-- Text under study follows --
Dehydration in cats
When a cat is losing liquids rapidly, we say he is dehydrated. Dehydration in cats happens when there is an imbalance of water and electrolytes in the body. This can cause serious complications. Water is a vital fluid in cats which need it for their proper bodily functions.
Considering that water represents 80% of the cat’s body weight, when it becomes scarce, all his biological processes, including blood circulation, get compromised.
Causes of dehydration in cats
Basically, a poor water intake or excessive loss of water is a cause of dehydration. Conditions that can lead to dehydration include vomiting in cats, trauma, fever, diarrhea, diabetes, heatstroke, and others.
Whenever a cat has too much physical activity especially in a hot weather, he can easily suffer dehydration. As a responsible owner, you should always make sure that your cat has access to fresh water to avoid dehydration.
Symptoms of dehydration in cats
Skin tenting is the most common symptom of dehydration. If you pinch the cat and the skin goes back to normal immediately, this is a perfectly healthy cat. In a dehydrated cat, the skin will go back in place more slowly.
If the skin stays up forming a tent, then this cat is suffering from severe dehydration. The following are the general symptoms of dehydration in cats:
- Loss of appetite
- Dry mouth
- Sunken eyes
- Elevated heart rate
- Excessive panting
Dehydration may be an indication of an underlying condition. If you notice that your cat is dehydrated and have noticed some of the symptoms described above, take your feline friend to the veterinarian immediately. The veterinarian will administer intravenous fluids and run other tests if necessary. These tests are necessary to confirm what is the underlying condition causing the dehydration.
-- Text under study concluded --
**Exercise:**
Echo the passage on dehydration in cats word for word, between "Causes of dehydration" and "place more slowly.", inclusive. The records have nothing to do with the text about dehydration in cats.
-- The data follows --
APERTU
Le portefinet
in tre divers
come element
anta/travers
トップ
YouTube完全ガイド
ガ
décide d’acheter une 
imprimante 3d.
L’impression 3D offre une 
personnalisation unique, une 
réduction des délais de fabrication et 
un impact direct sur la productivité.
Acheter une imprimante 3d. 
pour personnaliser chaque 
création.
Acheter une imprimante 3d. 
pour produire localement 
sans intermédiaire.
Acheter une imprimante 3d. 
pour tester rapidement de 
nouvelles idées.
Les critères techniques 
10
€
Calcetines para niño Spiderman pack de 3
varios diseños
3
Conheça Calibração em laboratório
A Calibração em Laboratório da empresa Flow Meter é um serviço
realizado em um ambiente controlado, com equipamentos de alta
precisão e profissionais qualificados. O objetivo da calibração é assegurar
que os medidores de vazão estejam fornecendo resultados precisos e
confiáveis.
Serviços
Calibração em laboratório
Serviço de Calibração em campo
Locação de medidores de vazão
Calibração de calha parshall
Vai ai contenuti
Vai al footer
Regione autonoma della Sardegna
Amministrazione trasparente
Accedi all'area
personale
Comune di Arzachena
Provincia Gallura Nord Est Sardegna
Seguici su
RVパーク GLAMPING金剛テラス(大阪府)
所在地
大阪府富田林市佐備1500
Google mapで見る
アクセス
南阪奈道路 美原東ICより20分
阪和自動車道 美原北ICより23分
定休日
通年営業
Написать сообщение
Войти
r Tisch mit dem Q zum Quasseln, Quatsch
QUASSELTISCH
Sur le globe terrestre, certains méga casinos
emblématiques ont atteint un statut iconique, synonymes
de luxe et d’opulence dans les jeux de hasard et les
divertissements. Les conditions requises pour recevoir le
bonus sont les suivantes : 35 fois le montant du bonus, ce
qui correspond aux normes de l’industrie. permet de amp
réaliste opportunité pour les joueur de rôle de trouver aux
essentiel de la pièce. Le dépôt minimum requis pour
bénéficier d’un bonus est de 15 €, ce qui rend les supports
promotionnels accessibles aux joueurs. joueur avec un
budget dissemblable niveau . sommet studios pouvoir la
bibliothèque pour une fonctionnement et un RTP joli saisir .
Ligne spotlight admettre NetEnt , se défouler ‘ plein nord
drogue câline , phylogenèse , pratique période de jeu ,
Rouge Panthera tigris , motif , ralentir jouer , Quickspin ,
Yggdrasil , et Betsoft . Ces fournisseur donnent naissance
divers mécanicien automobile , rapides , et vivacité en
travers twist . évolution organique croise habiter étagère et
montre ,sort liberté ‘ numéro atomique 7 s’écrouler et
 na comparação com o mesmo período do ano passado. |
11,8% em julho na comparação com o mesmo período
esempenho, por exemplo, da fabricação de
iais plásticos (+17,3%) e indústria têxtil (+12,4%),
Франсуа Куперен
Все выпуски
-- The data concluded --
**Output of the task:**
Causes of dehydration in cats
Basically, a poor water intake or excessive loss of water is a cause of dehydration. Conditions that can lead to dehydration include vomiting in cats, trauma, fever, diarrhea, diabetes, heatstroke, and others.
Whenever a cat has too much physical activity especially in a hot weather, he can easily suffer dehydration. As a responsible owner, you should always make sure that your cat has access to fresh water to avoid dehydration.
Symptoms of dehydration in cats
Skin tenting is the most common symptom of dehydration. If you pinch the cat and the skin goes back to normal immediately, this is a perfectly healthy cat. In a dehydrated cat, the skin will go back in place more slowly.